AMD would never dissapear into nothingness, and they *could* go back to making IC's only, they probably just would not make as much money doing that alone.
Cyrix *has* been dead, for a long, long time now, at least in the desktop arena, which, in my opinion did not happen soon enough. I remember having a Cyrix P200, and playing quake2, and getting 7 FPS, popped the CPU out, droped in a P55 233MMX Intel CPU, bumped the FSP up to 75Mhz, and watched as it got over 60 FPS with the same settings . . . (I miss the good ole Super7 days, if only because the platform did not matter, you could use any CPU in it).

* Dataset content:
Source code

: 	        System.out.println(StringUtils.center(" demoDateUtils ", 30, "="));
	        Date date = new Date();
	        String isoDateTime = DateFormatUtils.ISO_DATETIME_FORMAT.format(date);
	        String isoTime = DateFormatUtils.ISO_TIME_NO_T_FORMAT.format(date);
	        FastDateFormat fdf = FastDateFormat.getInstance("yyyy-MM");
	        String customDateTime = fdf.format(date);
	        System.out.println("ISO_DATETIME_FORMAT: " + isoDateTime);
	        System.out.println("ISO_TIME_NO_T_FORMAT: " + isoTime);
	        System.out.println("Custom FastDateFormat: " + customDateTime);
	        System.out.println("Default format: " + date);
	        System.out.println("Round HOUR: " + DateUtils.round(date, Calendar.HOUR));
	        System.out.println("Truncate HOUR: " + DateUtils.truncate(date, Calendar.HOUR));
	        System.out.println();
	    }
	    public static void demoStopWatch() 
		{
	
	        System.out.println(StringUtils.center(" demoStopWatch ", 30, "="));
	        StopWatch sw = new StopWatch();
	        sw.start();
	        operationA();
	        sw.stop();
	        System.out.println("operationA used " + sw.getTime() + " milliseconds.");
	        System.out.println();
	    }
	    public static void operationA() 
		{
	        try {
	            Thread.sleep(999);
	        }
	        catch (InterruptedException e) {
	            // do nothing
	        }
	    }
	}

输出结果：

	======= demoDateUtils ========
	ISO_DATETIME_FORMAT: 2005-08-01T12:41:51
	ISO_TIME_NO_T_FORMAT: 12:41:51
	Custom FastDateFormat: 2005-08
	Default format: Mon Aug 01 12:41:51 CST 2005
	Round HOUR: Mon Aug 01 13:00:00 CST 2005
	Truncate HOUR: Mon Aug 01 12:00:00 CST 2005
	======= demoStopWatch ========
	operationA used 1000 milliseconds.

* Questions on the material:
**A)** In the post about AMD and Cyrix, how many frames per second did the Cyrix P200 get in Quake 2?
**B)** Write the next part of the post about AMD, Cyrix and the Super7 days, picking up right after its final sentence.
The material isn't needed for anything here.

* Responses to the tasks:
**A)** 7 FPS.

**B)**
TA152H - Tuesday, April 10, 2007 - link
Actually, VIA bought Cyrix and actually released a few products based on their architecture, and then bought the Centaur line from IDT and stopped making the Cyrix based chips.Cyrix chips weren't always bad, at least on paper. I always had problems with them though, but in some ways they were way ahead of AMD. AMD was just a clone maker until they couldn't do it, whereas Cyrix made their own processors without copying Intel microcode. The chips you're talking about had miserable floating point performance, but their integer performance was excellent. They used that silly PR rating stuff where they were actually clocked lower than they were rated at, because of their superior IPC. Cyrix was also unique in the x86 world for saying that the decoupled architecture of the K5 and P6 was not the way to go, because you'd have too much trouble with OOP as you got to deeper pipelines. It would be interesting to see if they'd still be running x86 code natively today, or running some inelegant decoupled architecture like Intel and AMD are. Apparently, since AMD and Intel survived, it was the way to go.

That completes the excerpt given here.